=== Begin Enclosure ===

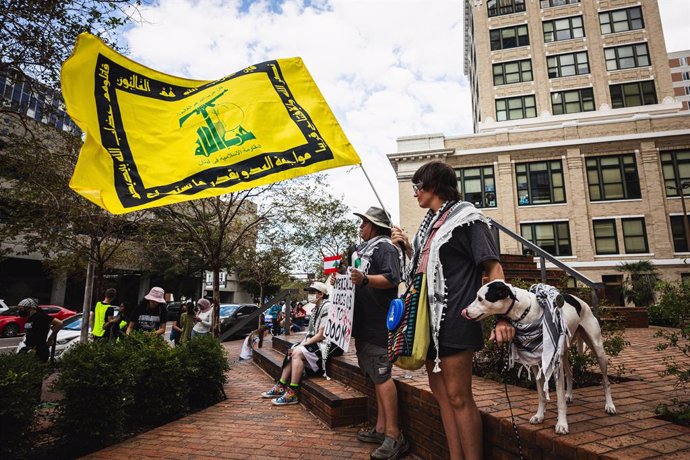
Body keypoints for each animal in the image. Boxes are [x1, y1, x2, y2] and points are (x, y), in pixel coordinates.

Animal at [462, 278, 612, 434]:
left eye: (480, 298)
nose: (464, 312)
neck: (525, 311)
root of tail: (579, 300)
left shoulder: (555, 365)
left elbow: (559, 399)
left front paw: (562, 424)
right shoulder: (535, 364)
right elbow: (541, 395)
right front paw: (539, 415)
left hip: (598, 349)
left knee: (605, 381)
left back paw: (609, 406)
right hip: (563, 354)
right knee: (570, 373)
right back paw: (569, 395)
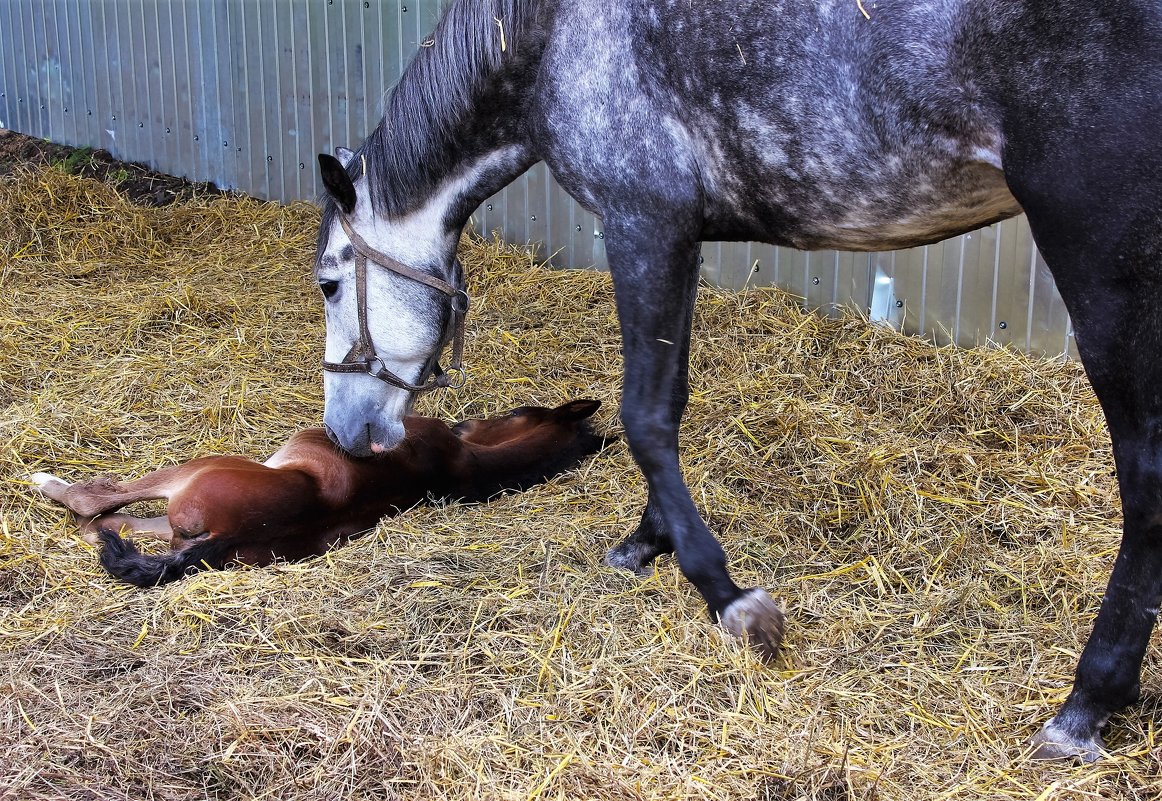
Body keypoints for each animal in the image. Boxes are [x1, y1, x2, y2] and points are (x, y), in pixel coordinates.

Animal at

=== End Enclosure ===
=== Begin Enclosure ===

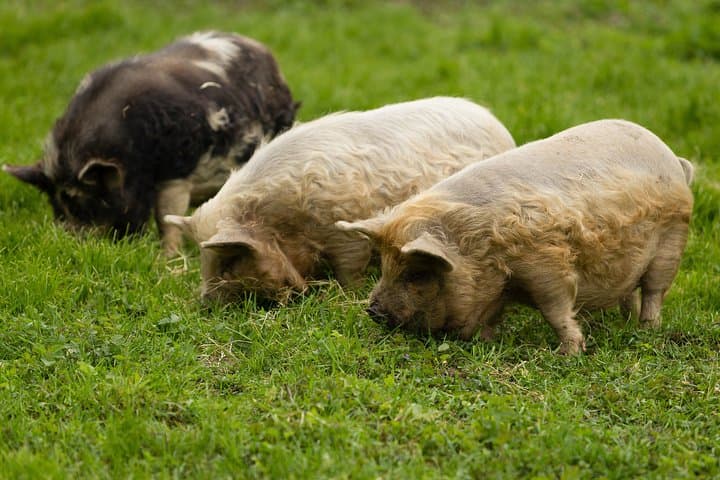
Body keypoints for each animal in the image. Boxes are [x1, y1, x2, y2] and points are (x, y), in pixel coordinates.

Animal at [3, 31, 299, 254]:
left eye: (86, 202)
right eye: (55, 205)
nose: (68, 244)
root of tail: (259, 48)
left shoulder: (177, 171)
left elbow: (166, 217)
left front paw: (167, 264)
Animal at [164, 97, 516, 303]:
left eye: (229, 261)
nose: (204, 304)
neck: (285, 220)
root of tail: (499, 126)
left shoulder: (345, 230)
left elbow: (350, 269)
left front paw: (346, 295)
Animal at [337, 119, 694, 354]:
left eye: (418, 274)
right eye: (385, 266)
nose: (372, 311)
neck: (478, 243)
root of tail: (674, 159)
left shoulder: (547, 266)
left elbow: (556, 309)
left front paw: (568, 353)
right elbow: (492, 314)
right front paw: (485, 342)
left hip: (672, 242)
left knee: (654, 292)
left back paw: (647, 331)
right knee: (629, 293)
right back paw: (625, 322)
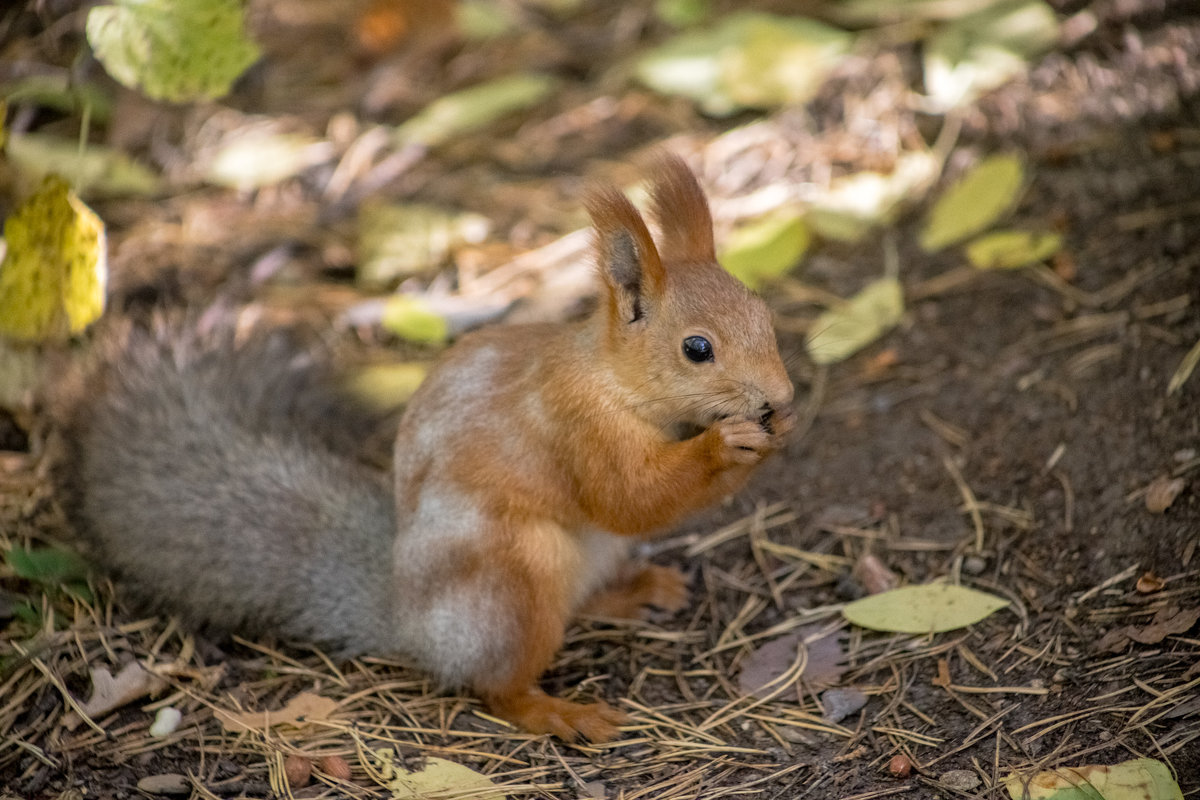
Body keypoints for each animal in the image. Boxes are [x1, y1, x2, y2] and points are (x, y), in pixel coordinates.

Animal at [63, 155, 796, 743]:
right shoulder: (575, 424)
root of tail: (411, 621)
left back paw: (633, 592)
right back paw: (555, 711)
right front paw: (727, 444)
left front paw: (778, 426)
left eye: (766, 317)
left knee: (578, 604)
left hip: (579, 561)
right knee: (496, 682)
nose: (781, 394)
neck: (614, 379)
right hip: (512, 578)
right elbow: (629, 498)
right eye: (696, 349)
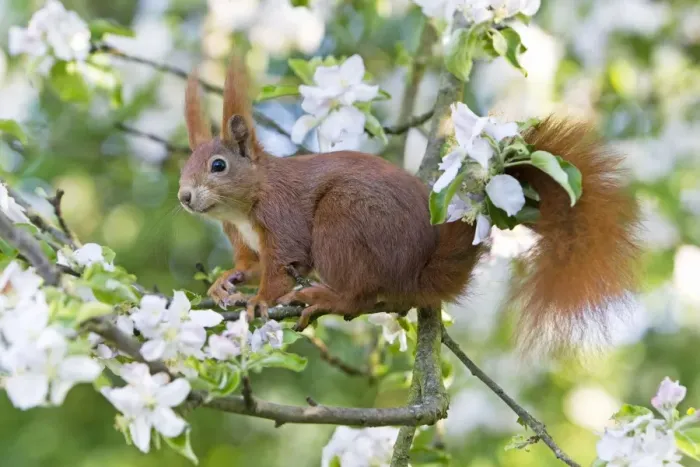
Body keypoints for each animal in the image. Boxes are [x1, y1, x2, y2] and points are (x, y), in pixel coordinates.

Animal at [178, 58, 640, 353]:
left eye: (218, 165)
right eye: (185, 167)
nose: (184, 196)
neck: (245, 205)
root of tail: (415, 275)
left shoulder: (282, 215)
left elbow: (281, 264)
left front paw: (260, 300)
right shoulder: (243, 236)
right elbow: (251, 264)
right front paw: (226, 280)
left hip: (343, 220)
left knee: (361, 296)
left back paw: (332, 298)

=== End Enclosure ===
=== Begin Enclosure ===

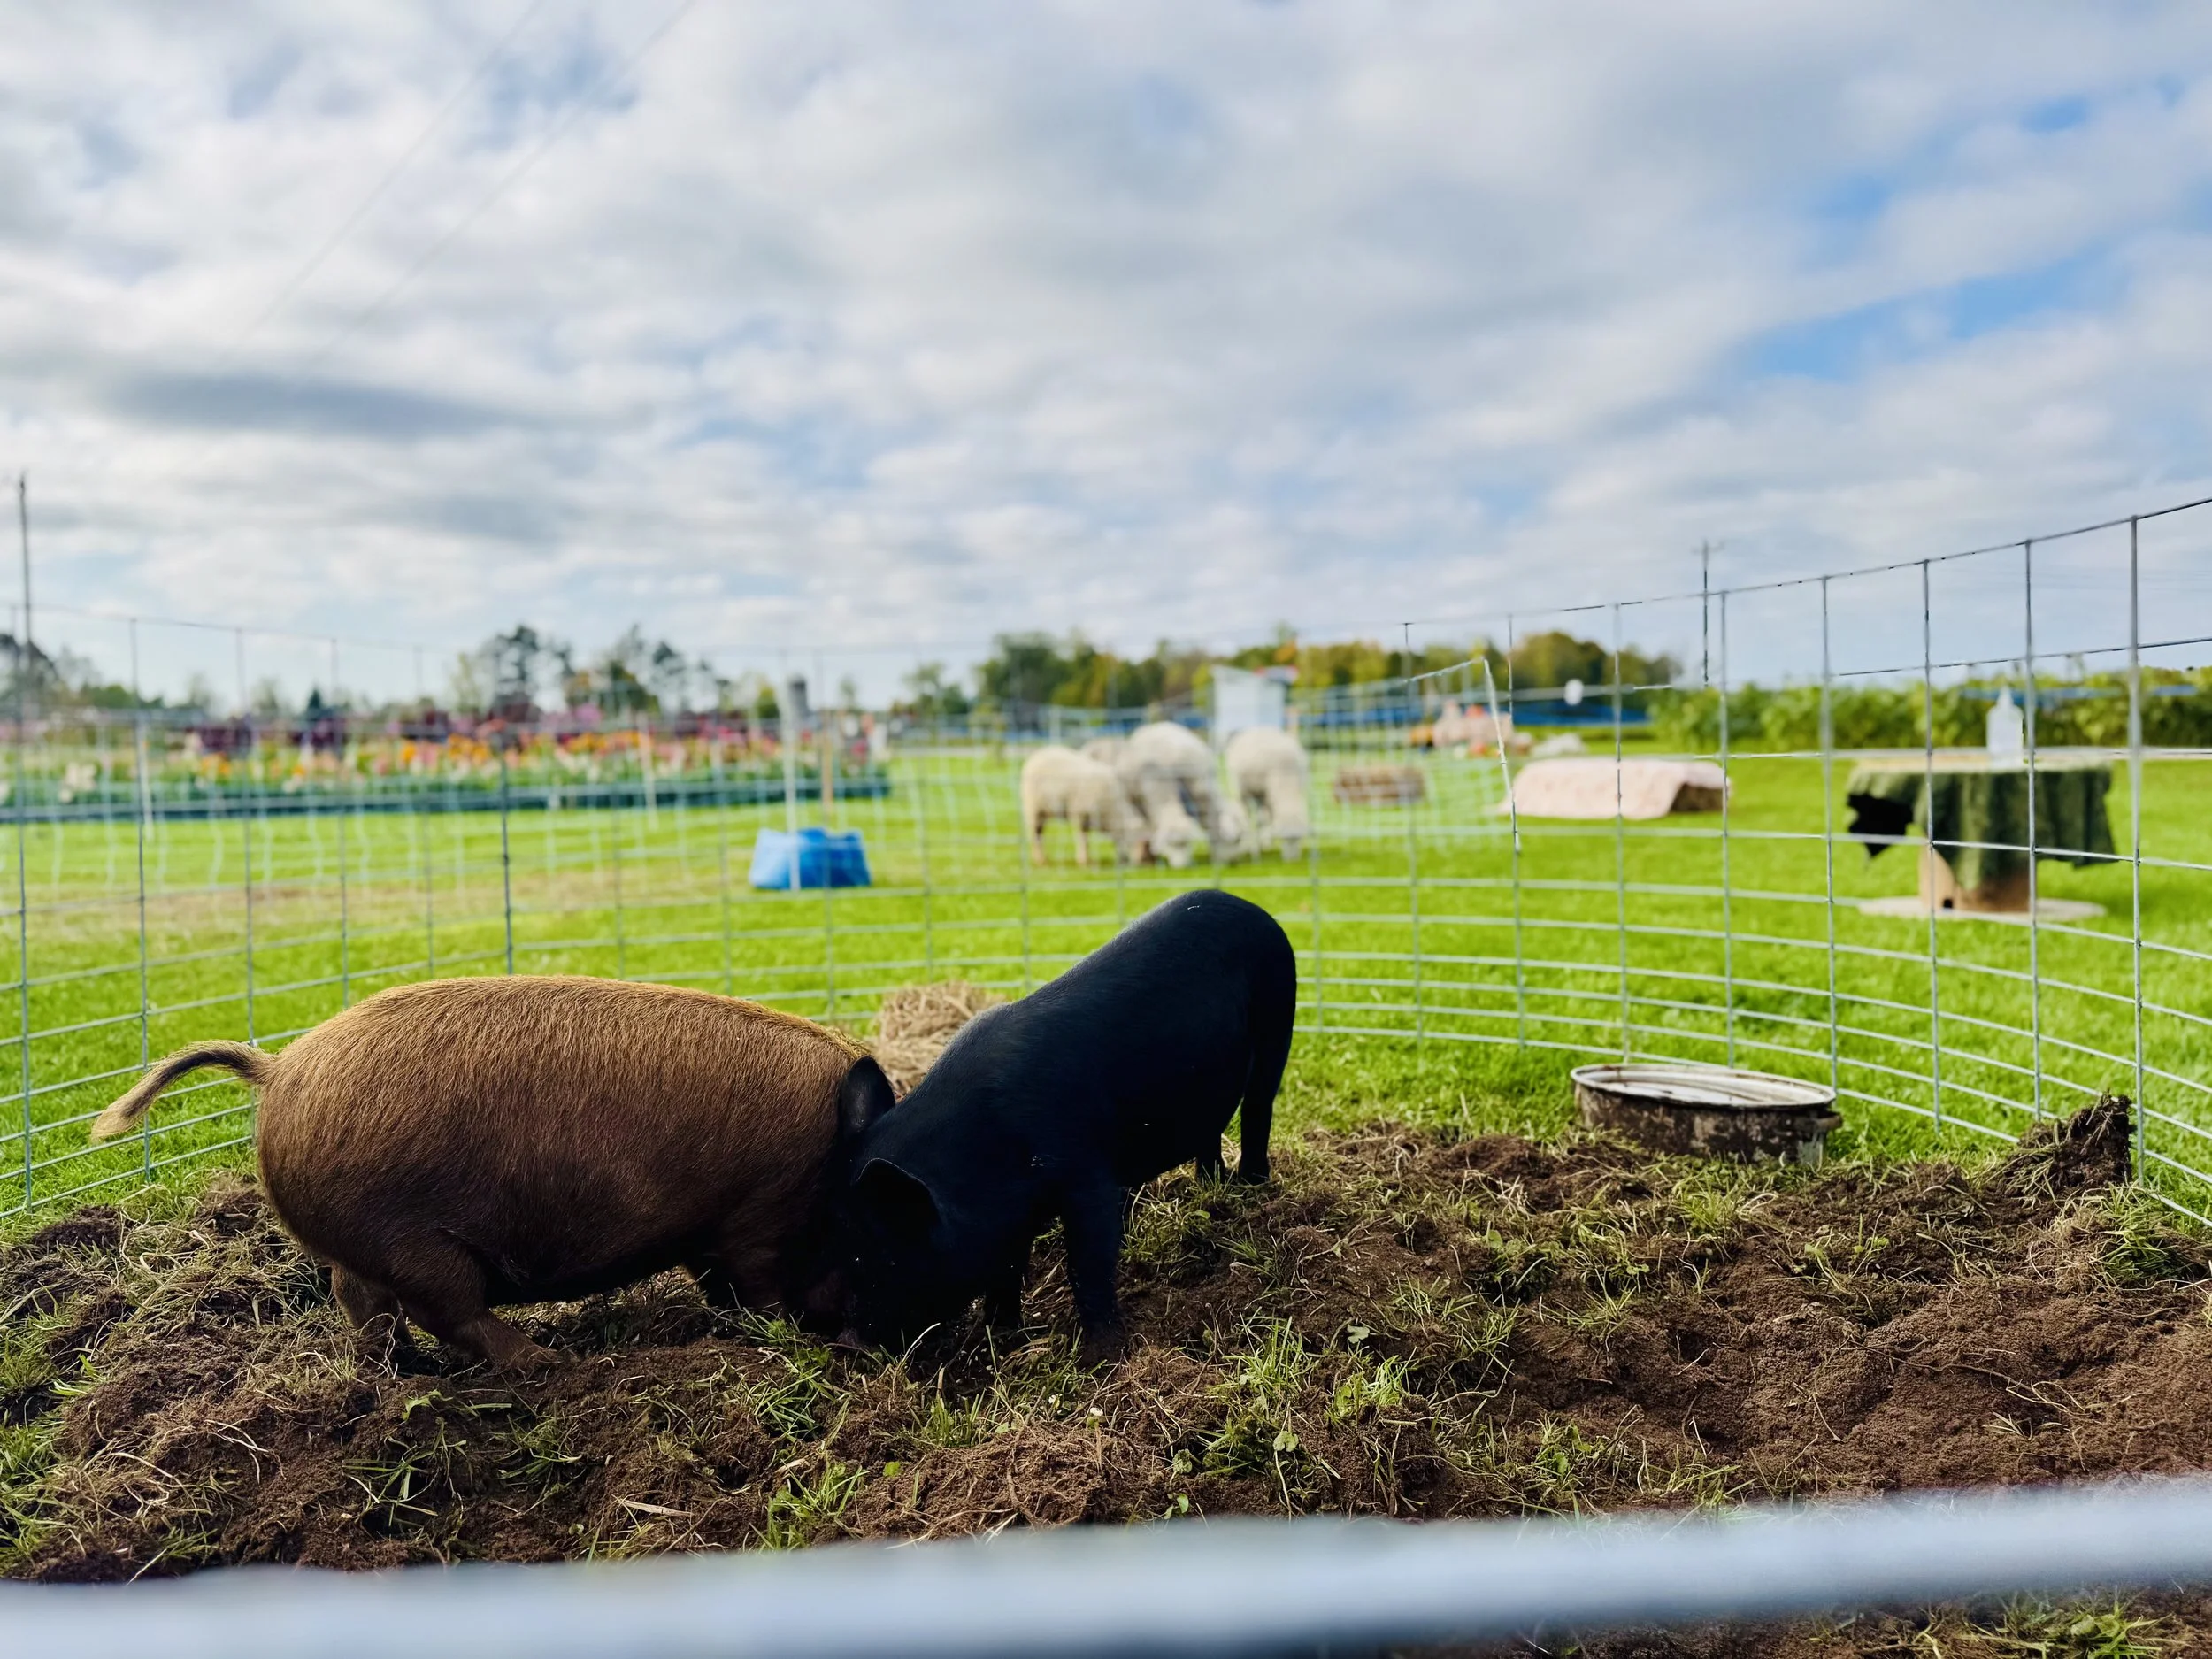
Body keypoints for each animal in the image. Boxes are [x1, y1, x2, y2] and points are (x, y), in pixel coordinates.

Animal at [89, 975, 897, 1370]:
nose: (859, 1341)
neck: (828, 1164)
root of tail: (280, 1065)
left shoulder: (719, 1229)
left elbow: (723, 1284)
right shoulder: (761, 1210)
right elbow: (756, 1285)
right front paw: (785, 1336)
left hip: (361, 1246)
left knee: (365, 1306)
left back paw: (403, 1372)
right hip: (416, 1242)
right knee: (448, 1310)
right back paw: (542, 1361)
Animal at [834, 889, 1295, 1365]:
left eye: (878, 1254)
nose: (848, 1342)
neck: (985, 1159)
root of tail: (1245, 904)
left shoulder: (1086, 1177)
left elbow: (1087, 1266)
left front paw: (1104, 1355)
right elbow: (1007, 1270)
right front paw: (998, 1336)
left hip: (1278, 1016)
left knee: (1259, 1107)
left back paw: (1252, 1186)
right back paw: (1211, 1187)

=== End Enclosure ===

Task instructions: Please output exactly the lines between the one holding "root of tail: (411, 621)" and the one holding "right elbow: (629, 498)" in the records above, inclusive, and nothing more.

Solution to this task:
root of tail: (411, 621)
left back paw: (633, 592)
right back paw: (555, 711)
right front paw: (727, 444)
left front paw: (778, 426)
left eye: (766, 317)
left knee: (578, 604)
left hip: (579, 561)
right knee: (496, 682)
nose: (781, 394)
neck: (614, 379)
right hip: (512, 578)
right elbow: (629, 498)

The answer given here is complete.